In January this year, the government divested 10 per cent stake in Coal India Limited through the offer-for-sale (OFS) route at Rs 358 per share and brought its holding down to 79.65 per cent. Ten months later, on Wednesday, the Cabinet Committee on Economic Affairs approved an additional 10 per cent divestment of government’s stake in the company.
However, in the last ten months since the last OFS of CIL was conducted, shares of the company have lost almost 6.5 per cent. On Wednesday closed at Rs 334.95 per share, making subscribers of the previous OFS the net losers.
According to market experts, following the Cabinet’s decision to divest 10 per cent in CIL, the share price may remain weak as has been the case with such issues in the past. Also, the prevailing market conditions may keep the stocks under pressure and therefore calls for a proper due diligence before one can invest. On Thursday, a day after the CCEA approval, while the benchmark Sensex at the Bombay Stock Exchange was up by 1.4 per cent, share price of Coal India was down 0.4 per cent. The only benefit that one might look to capitalise on is the discount in the offer price.
The government might offer a discount to retail investors on the offer price (to be decided a few days before the OFS) and some say that retail investors should look to benefit from the issue and if one is entering as a long-term investor then the basis should be the fundamental of the company and the sector.
The frequency of disinvestment
While the sell-off process does not lead to any changes in the capital with CIL or its ownership status, some say that frequent disinvestment in a company impacts the pricing of the firm. While the government has approved the fresh stake sale process in CIL within just 10 months of its earlier divestment move in January 2015, there have been other such examples too. In Hindustan Copper, the government had divested its holding twice in a matter of eight months between November 2012 and July 2013. Similarly, in Steel Authority of India Limited, the government divested its stake twice in a period of 20 months between March 2013 and December 2014.

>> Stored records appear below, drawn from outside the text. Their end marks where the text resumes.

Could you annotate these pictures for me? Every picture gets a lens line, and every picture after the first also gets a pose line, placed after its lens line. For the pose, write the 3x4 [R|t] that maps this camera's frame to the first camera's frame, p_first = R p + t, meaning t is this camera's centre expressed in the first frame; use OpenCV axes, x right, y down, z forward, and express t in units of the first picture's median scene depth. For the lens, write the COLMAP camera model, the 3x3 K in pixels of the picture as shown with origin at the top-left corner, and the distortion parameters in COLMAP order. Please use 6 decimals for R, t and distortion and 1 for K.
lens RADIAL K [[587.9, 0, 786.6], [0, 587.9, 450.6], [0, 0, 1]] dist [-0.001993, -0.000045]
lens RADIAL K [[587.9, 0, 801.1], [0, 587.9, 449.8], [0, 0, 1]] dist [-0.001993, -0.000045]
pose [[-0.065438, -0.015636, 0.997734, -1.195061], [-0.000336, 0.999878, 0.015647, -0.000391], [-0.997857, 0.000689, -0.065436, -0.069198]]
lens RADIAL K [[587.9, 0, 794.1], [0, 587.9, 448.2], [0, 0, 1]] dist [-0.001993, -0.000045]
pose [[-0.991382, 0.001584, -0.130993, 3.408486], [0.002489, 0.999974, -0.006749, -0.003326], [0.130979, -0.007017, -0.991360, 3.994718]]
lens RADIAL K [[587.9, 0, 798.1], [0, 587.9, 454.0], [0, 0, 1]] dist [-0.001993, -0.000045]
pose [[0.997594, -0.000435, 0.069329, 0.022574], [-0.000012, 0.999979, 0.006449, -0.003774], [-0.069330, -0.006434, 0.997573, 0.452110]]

“Long-term investors in CIL have expressed their concern over frequent disinvestment as it impacts the stock price of the company. Ideally, you should give time to the stock to recover,” a government official said.
Several experts have also raised concerns over the method of disinvestment adopted by the government. Even as the Centre looks to provide both institutional and retail investors with an opportunity to buy the stocks through OFS, experts say that the government should rather divest through a closed auction process.
“I am fundamentally against this method of sale. They can do a closed auction for interested institutional investors and sell the desired stake. When you opt for the OFS route, your offer price is competing against your own market price and you are always hoping that the market remains strong so that the market price of the stock is trading above the offer price. If for some reason the market falls just ahead of the issue date then either you will have to call-off the issue or it may not get subscribed and fail,” said Prithvi Haldea, founder and chairman of Prime Database.
If they do a closed auction then the market price of the stock is irrelevant and the government can be more assured of the success of the issue.
How retail investors should proceed
Experts say that retail investors should be very careful while planning to participate in a stock when the government is divesting its stake. In a bull market, a disinvestment may throw up the opportunity to subscribe to a good stock at a discount of around 5 per cent (generally offered to retail investors by the government) and therefore there are gains to be had after the issue.
“There would be a 5 per cent discount in pricing for retail investors and that is what they should look to pocket,” said SP Tulsian, an independent investment advisor.
However, if market conditions are weak then the issue may not get subscribed and the investor may suffer loss on the investment. While global stock markets are trading weak, the concerns surrounding a hike in interest rates by the US Federal Reserve in December may also pose threat to the markets and thus impact the success of the forthcoming disinvestments.
Market participants say that investors should look at disinvestments as trading in the secondary market because the company is already listed and the share price is driven by the existing fundamentals. Only if the fundamentals of the company are strong and the stock is available at a good price, investors should invest for long-term.
Investors should, however, be extra cautious while picking up shares in a company at a discount as it is always better to avoid firms operating in sectors that need major reforms or are facing environmental issues. It is wiser to wait till the time the issues are resolved.